You come into your family room and see that it is a mess. Susie is on her phone. Joey is locked into a World of Warcraft computer game, and little Emily is talking to her dollies around their tea table. After surveying the mess, you bark, “Okay, you guys. Who made this mess?” In unison, without looking away from their respective activities, your crew responds, “Not me!” That poor fella, Not Me, gets blamed for lots of messes around the home.

So, how can you delegate getting the room straight again, while also creating a teachable moment about taking personal responsibility? Several things come to mind. First, you might conclude that assigning individual blame is pointless, and the priority is to get the room straight again, to your standards. If that’s the case, have your children stop all activity and take 15 minutes to collectively straighten the room, with you delegating each responsibility. “Okay. Enough griping. The sooner we get the room straight, the sooner I’m out of your hair and you can get back to your activities.”
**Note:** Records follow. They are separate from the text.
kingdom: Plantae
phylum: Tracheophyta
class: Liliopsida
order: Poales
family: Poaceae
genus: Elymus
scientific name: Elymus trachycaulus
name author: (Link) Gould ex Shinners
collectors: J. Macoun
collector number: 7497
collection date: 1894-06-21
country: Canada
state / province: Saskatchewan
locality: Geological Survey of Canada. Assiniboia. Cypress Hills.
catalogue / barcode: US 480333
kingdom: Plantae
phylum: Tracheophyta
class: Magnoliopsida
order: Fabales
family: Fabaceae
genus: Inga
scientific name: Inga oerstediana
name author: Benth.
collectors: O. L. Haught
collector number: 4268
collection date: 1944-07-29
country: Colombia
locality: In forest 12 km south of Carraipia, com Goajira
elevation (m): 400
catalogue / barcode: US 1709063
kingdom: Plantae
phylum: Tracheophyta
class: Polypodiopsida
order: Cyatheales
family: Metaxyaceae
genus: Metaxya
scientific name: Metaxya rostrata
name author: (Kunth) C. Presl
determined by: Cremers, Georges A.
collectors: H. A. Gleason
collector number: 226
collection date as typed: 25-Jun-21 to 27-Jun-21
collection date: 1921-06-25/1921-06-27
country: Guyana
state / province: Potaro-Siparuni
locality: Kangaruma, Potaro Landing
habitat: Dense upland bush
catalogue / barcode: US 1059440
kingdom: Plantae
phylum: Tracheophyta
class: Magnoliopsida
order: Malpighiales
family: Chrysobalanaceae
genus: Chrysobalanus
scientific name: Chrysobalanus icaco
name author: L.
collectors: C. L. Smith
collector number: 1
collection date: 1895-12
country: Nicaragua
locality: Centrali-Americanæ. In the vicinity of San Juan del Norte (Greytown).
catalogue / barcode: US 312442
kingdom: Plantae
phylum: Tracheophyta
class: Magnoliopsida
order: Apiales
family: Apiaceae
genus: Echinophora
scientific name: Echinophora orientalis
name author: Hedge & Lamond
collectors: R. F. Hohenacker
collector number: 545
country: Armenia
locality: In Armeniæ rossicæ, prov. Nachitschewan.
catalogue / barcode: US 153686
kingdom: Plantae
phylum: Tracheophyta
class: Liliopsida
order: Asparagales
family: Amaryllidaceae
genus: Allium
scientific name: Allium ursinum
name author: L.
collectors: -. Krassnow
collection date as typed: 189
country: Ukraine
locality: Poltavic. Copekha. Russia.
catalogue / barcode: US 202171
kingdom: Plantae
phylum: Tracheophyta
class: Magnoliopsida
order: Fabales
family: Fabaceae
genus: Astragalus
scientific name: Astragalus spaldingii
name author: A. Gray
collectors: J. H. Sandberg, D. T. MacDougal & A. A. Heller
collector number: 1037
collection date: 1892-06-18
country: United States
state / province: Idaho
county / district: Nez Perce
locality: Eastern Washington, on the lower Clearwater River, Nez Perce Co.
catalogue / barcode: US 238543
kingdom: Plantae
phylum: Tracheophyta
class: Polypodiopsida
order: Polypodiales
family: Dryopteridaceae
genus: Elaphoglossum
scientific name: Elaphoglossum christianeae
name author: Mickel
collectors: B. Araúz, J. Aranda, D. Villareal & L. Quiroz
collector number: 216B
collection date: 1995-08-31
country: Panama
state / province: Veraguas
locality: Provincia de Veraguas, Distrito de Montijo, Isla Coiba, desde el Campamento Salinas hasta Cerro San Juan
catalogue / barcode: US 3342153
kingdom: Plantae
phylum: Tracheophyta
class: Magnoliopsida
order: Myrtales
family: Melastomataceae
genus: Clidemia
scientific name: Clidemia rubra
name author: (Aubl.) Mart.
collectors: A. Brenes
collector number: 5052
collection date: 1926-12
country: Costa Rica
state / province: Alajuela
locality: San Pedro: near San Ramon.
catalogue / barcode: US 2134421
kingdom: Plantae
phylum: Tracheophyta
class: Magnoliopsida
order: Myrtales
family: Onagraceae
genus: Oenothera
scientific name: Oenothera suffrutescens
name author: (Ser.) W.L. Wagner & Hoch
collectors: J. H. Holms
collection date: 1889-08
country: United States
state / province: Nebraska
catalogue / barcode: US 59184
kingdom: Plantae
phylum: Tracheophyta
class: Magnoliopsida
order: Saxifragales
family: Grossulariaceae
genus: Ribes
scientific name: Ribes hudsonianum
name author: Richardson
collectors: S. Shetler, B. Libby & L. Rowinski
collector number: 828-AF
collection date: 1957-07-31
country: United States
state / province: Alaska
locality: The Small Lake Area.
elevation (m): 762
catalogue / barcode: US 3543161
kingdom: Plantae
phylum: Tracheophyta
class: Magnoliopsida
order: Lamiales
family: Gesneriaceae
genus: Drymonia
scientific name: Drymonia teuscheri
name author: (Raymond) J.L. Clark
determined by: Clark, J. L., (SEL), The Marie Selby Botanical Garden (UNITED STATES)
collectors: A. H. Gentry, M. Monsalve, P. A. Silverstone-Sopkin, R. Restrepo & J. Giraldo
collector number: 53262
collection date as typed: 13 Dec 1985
Second, you might conclude that everybody having fun is more important in the moment than how straight the room is. If the room’s messiness does not directly impact you, then no big deal. However, if you are having friends over in 20 minutes and you want to use the room to entertain them, then the messiness does impact you, and you ride heard to get the room straight in a timely manner.

Finally, if you want to use the circumstances as an object lesson for the kids, then the Not Me defense needs to be addressed. After the room is straightened, either sooner or later that same day, have a brief family meeting where you address the subjects of taking personal responsibility and lying. When my son accepted personal responsibility and took the time to make the circumstances right, I heaped praise on him and gushed my pride and his consequence was less. When he tried to dodge the circumstances, I asked him how much trouble he wanted. One trouble is making the mess. Two troubles is making the mess and then lying about it, and his consequences were double.

​If Not Me lives in your home, use it to create a teachable moment for your children.